Action item:
Locate every line in the rows below that contains the string "トリクシーベビー", and copy each of those lines.

Dataset entries
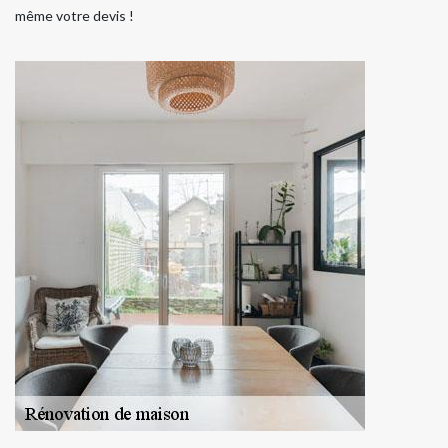
même votre devis !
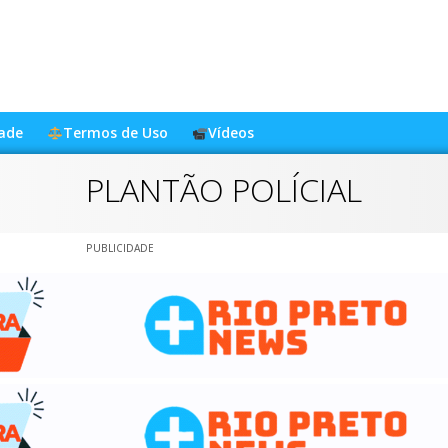
dade
Termos de Uso
Vídeos
PLANTÃO POLÍCIAL
PUBLICIDADE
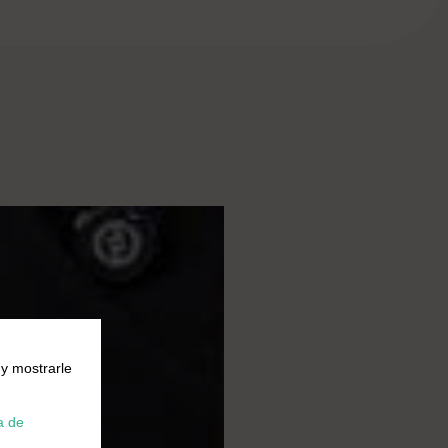
 y mostrarle
a de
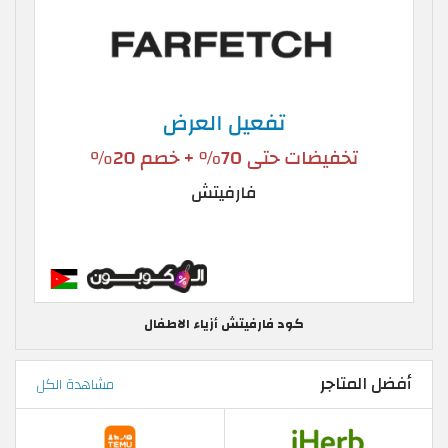
كود فارفيتش أزياء الاطفال
أفضل المتاجر
مشاهدة الكل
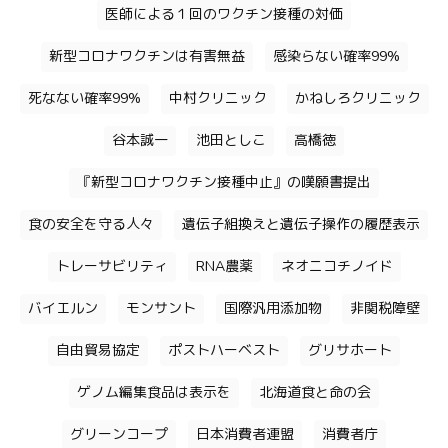
医師による１回のワクチン接種の対価
新型コロナワクチンは有害無益
感染らない確率99%
死なない確率99%
中村クリニック
かねしろクリニック
谷本誠一
池田としこ
高橋徳
『新型コロナワクチン接種中止』の嘆願書提出
食の安全を守る人々
遺伝子組換えと遺伝子操作の履歴表示
トレーサビリティ
RNA農薬
ネオニコチノイド
バイエルン
モンサント
国際汎用添加物
非関税障壁
自由貿易協定
ポストハーベスト
グリサホート
ゲノム編集食品は表示を
北海道食と命の会
グリーンコープ
日本消費者連盟
消費者庁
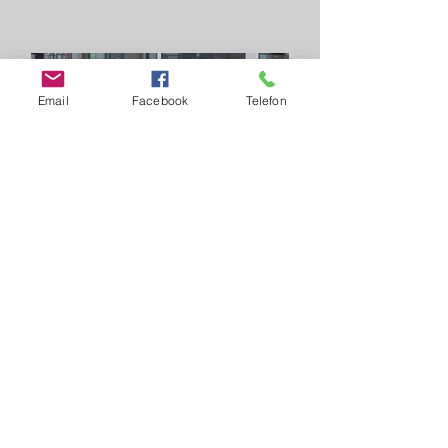
Email
Facebook
Telefon
Bootvermietung
Du willst selbst fahren?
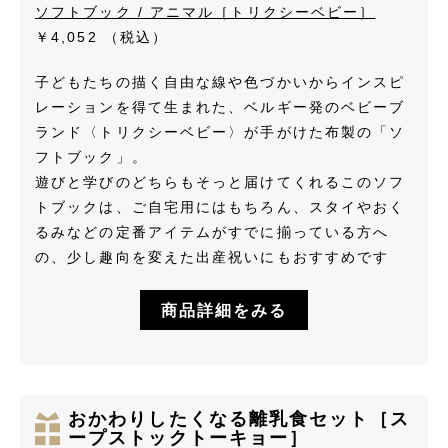
ソフトブック / アニマル［トリクシーベビー］
￥4,052
（税込）
子どもたちの描く自由な線や色づかいからインスピ
レーションを得て生まれた、ベルギー発のベビーブ
ランド〈トリクシーベビー〉が手がけた布製の「ソ
フトブック」。
遊びと学びのどちらもそっと届けてくれるこのソフ
トブックは、ご自宅用にはもちろん、スタイやおく
るみなどの定番アイテムがすでに揃っている方へ
の、少し趣向を変えた出産祝いにもおすすめです
商品詳細をみる
おかわりしたくなる離乳食セット［ス
ープストックトーキョー］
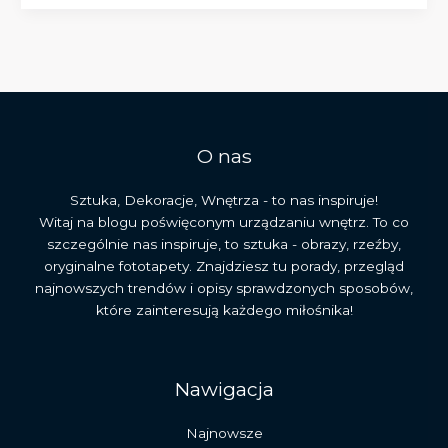
cechy,
rozwój
i
największe
dzieła
stylu
O nas
Sztuka, Dekoracje, Wnętrza - to nas inspiruje!
Witaj na blogu poświęconym urządzaniu wnętrz. To co
szczególnie nas inspiruje, to sztuka - obrazy, rzeźby,
oryginalne fototapety. Znajdziesz tu porady, przegląd
najnowszych trendów i opisy sprawdzonych sposobów,
które zainteresują każdego miłośnika!
Nawigacja
Najnowsze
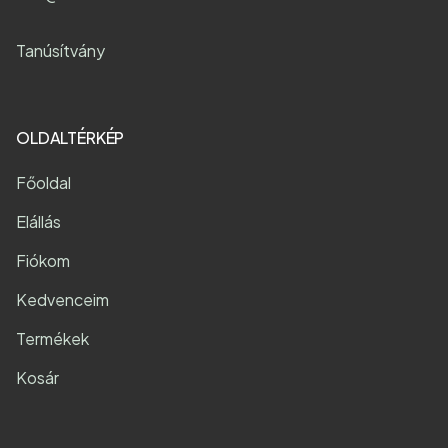
Tanúsítvány
OLDALTÉRKÉP
Főoldal
Elállás
Fiókom
Kedvenceim
Termékek
Kosár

Answer to this exercise:
ソフトブック / アニマル［トリクシーベビー］
ランド〈トリクシーベビー〉が手がけた布製の「ソ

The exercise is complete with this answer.